Exercise brief: Turn the text lines of every row below into a single numbered list, skipping any blank lines. Leave the pictures out of the list.

------------------------------------

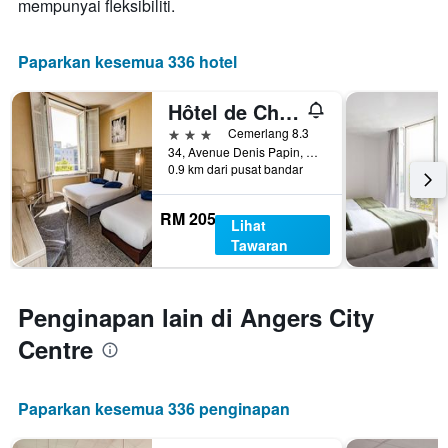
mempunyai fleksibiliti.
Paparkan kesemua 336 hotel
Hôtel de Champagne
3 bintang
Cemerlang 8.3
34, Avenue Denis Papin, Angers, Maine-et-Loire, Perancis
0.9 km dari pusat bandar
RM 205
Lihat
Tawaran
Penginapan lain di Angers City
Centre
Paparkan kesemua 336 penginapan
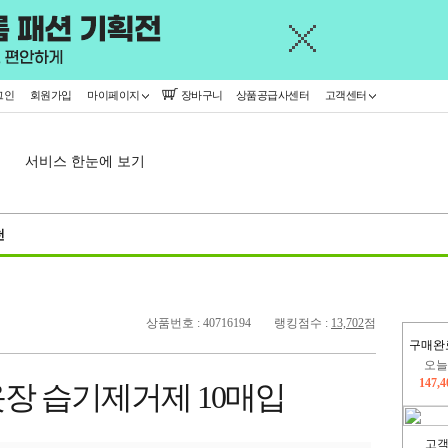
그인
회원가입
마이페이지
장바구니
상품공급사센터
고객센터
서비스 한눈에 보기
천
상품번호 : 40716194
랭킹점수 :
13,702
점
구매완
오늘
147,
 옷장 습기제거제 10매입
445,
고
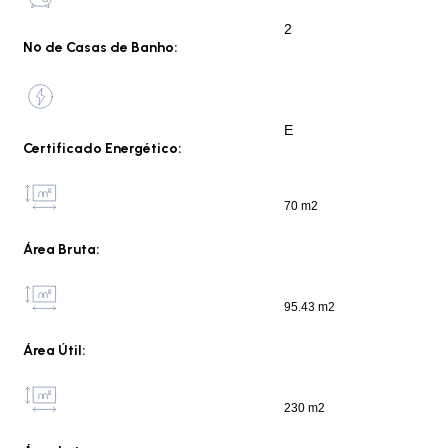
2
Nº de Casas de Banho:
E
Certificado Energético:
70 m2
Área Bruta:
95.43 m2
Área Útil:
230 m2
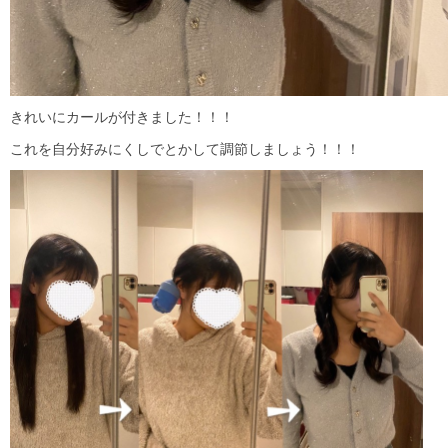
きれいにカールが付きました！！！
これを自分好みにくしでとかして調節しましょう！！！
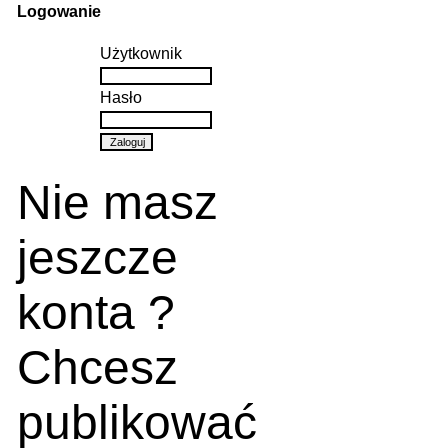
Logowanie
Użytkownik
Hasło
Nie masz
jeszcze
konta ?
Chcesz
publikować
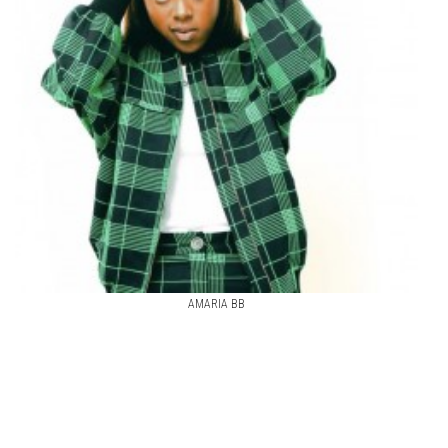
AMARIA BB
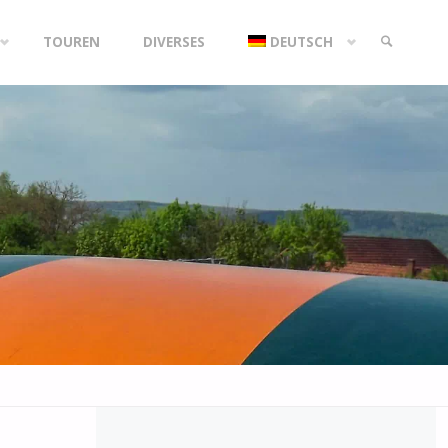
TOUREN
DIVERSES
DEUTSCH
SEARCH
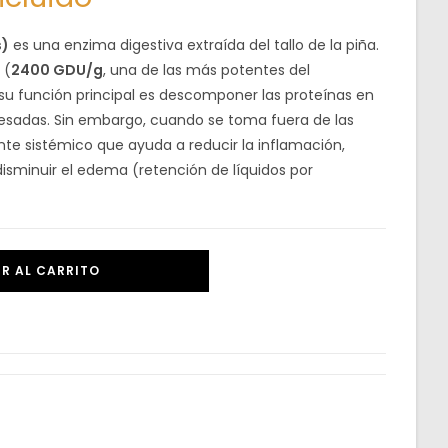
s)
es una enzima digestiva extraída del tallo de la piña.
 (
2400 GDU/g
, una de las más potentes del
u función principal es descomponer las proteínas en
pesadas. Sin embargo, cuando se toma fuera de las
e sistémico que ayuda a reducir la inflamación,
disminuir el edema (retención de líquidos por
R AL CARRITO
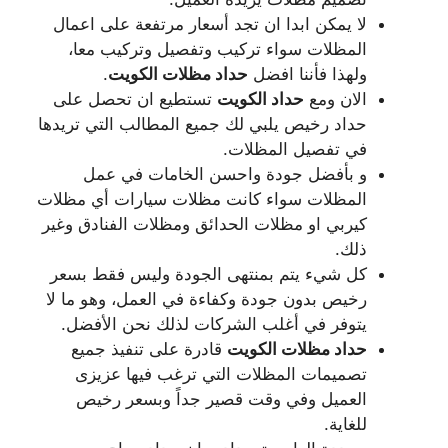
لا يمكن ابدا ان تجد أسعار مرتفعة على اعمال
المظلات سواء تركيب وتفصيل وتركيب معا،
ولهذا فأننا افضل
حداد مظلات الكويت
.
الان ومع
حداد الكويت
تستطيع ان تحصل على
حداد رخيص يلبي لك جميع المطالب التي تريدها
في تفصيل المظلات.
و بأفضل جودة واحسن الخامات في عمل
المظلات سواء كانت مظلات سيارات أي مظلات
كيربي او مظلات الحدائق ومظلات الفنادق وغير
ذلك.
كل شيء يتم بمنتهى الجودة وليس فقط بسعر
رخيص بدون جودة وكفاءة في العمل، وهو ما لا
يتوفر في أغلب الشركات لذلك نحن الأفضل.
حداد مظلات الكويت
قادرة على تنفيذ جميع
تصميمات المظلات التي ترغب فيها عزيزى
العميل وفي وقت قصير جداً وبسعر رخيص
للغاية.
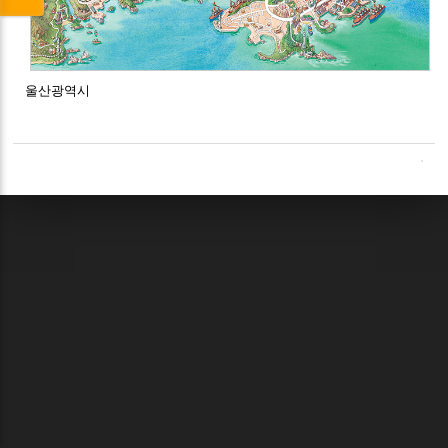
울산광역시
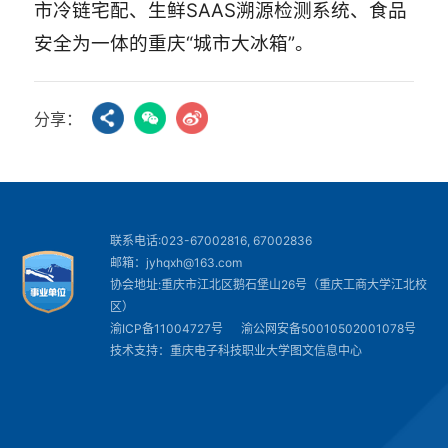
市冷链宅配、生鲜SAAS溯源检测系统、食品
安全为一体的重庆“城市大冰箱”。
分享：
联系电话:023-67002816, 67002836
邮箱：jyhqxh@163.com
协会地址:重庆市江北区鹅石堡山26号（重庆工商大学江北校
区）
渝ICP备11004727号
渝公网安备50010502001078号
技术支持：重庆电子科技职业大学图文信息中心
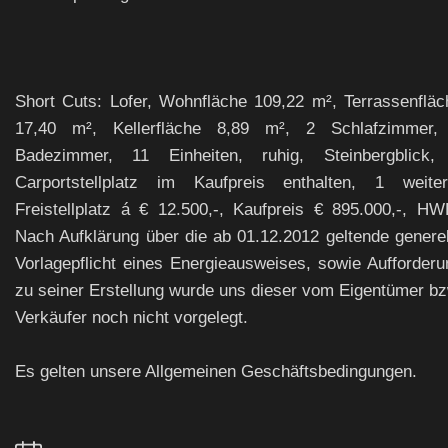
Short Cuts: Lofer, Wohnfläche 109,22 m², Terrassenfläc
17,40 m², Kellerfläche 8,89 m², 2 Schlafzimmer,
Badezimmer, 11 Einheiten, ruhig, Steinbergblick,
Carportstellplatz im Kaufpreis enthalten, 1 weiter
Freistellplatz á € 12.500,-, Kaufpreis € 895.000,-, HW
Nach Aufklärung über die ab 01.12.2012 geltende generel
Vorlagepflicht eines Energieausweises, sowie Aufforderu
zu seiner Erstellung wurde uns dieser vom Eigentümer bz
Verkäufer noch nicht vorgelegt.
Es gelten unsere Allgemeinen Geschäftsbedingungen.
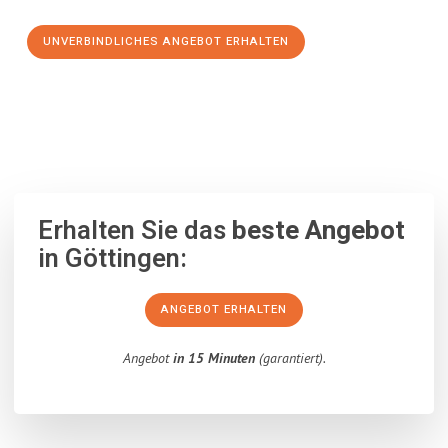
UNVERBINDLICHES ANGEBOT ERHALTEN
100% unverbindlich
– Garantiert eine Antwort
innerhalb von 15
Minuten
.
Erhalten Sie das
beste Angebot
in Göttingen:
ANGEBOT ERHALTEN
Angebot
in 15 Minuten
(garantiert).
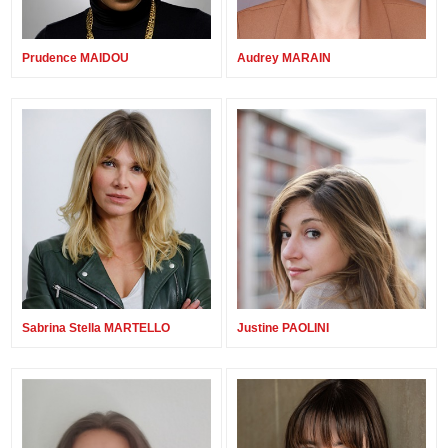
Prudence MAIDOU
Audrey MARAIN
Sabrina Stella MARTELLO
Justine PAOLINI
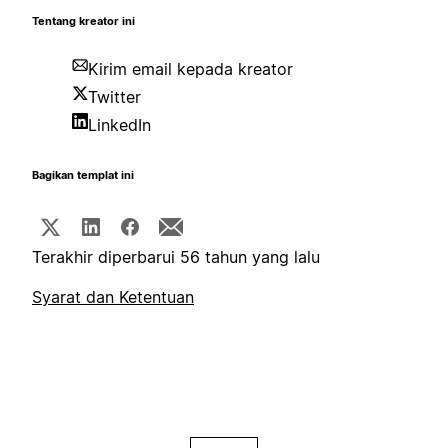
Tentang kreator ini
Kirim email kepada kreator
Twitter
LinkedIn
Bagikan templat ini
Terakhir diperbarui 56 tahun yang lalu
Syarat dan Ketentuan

------------------------------------

Answer to the problem:
1. mempunyai fleksibiliti.
2. Paparkan kesemua 336 hotel
3. Hôtel de Champagne
4. 3 bintang
5. Cemerlang 8.3
6. 34, Avenue Denis Papin, Angers, Maine-et-Loire, Perancis
7. 0.9 km dari pusat bandar
8. RM 205
9. Lihat
10. Tawaran
11. Penginapan lain di Angers City
12. Centre
13. Paparkan kesemua 336 penginapan
14. 그인
15. 회원가입
16. 마이페이지
17. 장바구니
18. 상품공급사센터
19. 고객센터
20. 서비스 한눈에 보기
21. 천
22. 상품번호 : 40716194
23. 랭킹점수 :
24. 13,702
25. 점
26. 구매완
27. 오늘
28. 147,
29.  옷장 습기제거제 10매입
30. 445,
31. 고
32. 2
33. Nº de Casas de Banho:
34. E
35. Certificado Energético:
36. 70 m2
37. Área Bruta:
38. 95.43 m2
39. Área Útil:
40. 230 m2
41. きれいにカールが付きました！！！
42. これを自分好みにくしでとかして調節しましょう！！！
43. Logowanie
44. Użytkownik
45. Hasło
46. Nie masz
47. jeszcze
48. konta ?
49. Chcesz
50. publikować
51. AMARIA BB
52. TOUREN
53. DIVERSES
54. DEUTSCH
55. SEARCH
56. s)
57. es una enzima digestiva extraída del tallo de la piña.
58.  (
59. 2400 GDU/g
60. , una de las más potentes del
61. u función principal es descomponer las proteínas en
62. pesadas. Sin embargo, cuando se toma fuera de las
63. e sistémico que ayuda a reducir la inflamación,
64. disminuir el edema (retención de líquidos por
65. R AL CARRITO
66. لا يمكن ابدا ان تجد أسعار مرتفعة على اعمال
67. المظلات سواء تركيب وتفصيل وتركيب معا،
68. ولهذا فأننا افضل
69. حداد مظلات الكويت
70. .
71. الان ومع
72. حداد الكويت
73. تستطيع ان تحصل على
74. حداد رخيص يلبي لك جميع المطالب التي تريدها
75. في تفصيل المظلات.
76. و بأفضل جودة واحسن الخامات في عمل
77. المظلات سواء كانت مظلات سيارات أي مظلات
78. كيربي او مظلات الحدائق ومظلات الفنادق وغير
79. ذلك.
80. كل شيء يتم بمنتهى الجودة وليس فقط بسعر
81. رخيص بدون جودة وكفاءة في العمل، وهو ما لا
82. يتوفر في أغلب الشركات لذلك نحن الأفضل.
83. حداد مظلات الكويت
84. قادرة على تنفيذ جميع
85. تصميمات المظلات التي ترغب فيها عزيزى
86. العميل وفي وقت قصير جداً وبسعر رخيص
87. للغاية.
88. 울산광역시
89. 市冷链宅配、生鲜SAAS溯源检测系统、食品
90. 安全为一体的重庆“城市大冰箱”。
91. 分享：
92. 联系电话:023-67002816, 67002836
93. 邮箱：jyhqxh@163.com
94. 协会地址:重庆市江北区鹅石堡山26号（重庆工商大学江北校
95. 区）
96. 渝ICP备11004727号
97. 渝公网安备50010502001078号
98. 技术支持：重庆电子科技职业大学图文信息中心
99. Short Cuts: Lofer, Wohnfläche 109,22 m², Terrassenfläc
100. 17,40 m², Kellerfläche 8,89 m², 2 Schlafzimmer,
101. Badezimmer, 11 Einheiten, ruhig, Steinbergblick,
102. Carportstellplatz im Kaufpreis enthalten, 1 weiter
103. Freistellplatz á € 12.500,-, Kaufpreis € 895.000,-, HW
104. Nach Aufklärung über die ab 01.12.2012 geltende generel
105. Vorlagepflicht eines Energieausweises, sowie Aufforderu
106. zu seiner Erstellung wurde uns dieser vom Eigentümer bz
107. Verkäufer noch nicht vorgelegt.
108. Es gelten unsere Allgemeinen Geschäftsbedingungen.
109. UNVERBINDLICHES ANGEBOT ERHALTEN
110. 100% unverbindlich
111. – Garantiert eine Antwort
112. innerhalb von 15
113. Minuten
114. .
115. Erhalten Sie das
116. beste Angebot
117. in Göttingen:
118. ANGEBOT ERHALTEN
119. Angebot
120. in 15 Minuten
121. (garantiert).
122. Prudence MAIDOU
123. Audrey MARAIN
124. Sabrina Stella MARTELLO
125. Justine PAOLINI
126. Tentang kreator ini
127. Kirim email kepada kreator
128. Twitter
129. LinkedIn
130. Bagikan templat ini
131. Terakhir diperbarui 56 tahun yang lalu
132. Syarat dan Ketentuan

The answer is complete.